- Directed by: Monty Banks
- Screenplay by: Val Valentine
- Based on: an original story by Lola Harvey & Syd Courtenay
- Produced by: Walter C. Mycroft
- Starring: Leslie Fuller Iris Ashley Syd Courtenay
- Cinematography: Claude Friese-Greene
- Production company: British International Pictures
- Distributed by: Wardour Films (UK)
- Release date: 22 June 1931 (UK);
- Running time: 51 minutes
- Country: United Kingdom
- Language: English

= Poor Old Bill =

1931 film

Poor Old Bill is a 1931 British comedy film directed by Monty Banks and starring Leslie Fuller, Iris Ashley and Syd Courtenay.
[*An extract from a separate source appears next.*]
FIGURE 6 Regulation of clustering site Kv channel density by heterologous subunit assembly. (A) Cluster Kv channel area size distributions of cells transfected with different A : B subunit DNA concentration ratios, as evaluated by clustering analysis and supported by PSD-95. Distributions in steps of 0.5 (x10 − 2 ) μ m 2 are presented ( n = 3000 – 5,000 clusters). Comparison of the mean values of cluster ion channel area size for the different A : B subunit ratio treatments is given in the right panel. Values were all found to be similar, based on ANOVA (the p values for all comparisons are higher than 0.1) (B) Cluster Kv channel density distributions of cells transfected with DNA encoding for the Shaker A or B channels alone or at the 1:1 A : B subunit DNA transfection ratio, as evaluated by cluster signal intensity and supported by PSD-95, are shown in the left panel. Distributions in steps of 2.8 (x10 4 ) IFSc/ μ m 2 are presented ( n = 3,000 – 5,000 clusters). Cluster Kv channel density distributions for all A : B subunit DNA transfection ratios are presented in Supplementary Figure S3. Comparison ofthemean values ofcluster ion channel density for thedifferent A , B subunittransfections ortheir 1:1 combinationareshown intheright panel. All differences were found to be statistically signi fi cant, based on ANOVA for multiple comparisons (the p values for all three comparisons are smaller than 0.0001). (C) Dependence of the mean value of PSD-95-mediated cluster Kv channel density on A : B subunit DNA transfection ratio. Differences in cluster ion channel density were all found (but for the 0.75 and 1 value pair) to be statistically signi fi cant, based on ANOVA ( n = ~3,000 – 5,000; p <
It marked the film debut of a very young Peter Lawford, playing the child of the main character, Bill (Leslie Fuller).

== Premise ==
A man sponges off an old comrade from the First World War who believes he has saved his life during the war, although this ultimately proves not to be true.

== Cast ==
- Leslie Fuller as Bill
- Iris Ashley as Emily
- Syd Courtenay as Harry
- Peter Lawford as Horace
- Hal Gordon as Jack
- Robert Brooks Turner as Mick
- Dick Francis as Constable

==Critical reception==
TV Guide gave the film one out of four stars, calling it an "Interesting conception for a farce," but concluded that, "Unfortunately, the idea is carried on much too long, stretching what little material there is."

== Bibliography ==
- Sutton, David R. A chorus of raspberries: British film comedy 1929–1939. University of Exeter Press, 2000. ISBN 978-0-85989-603-0.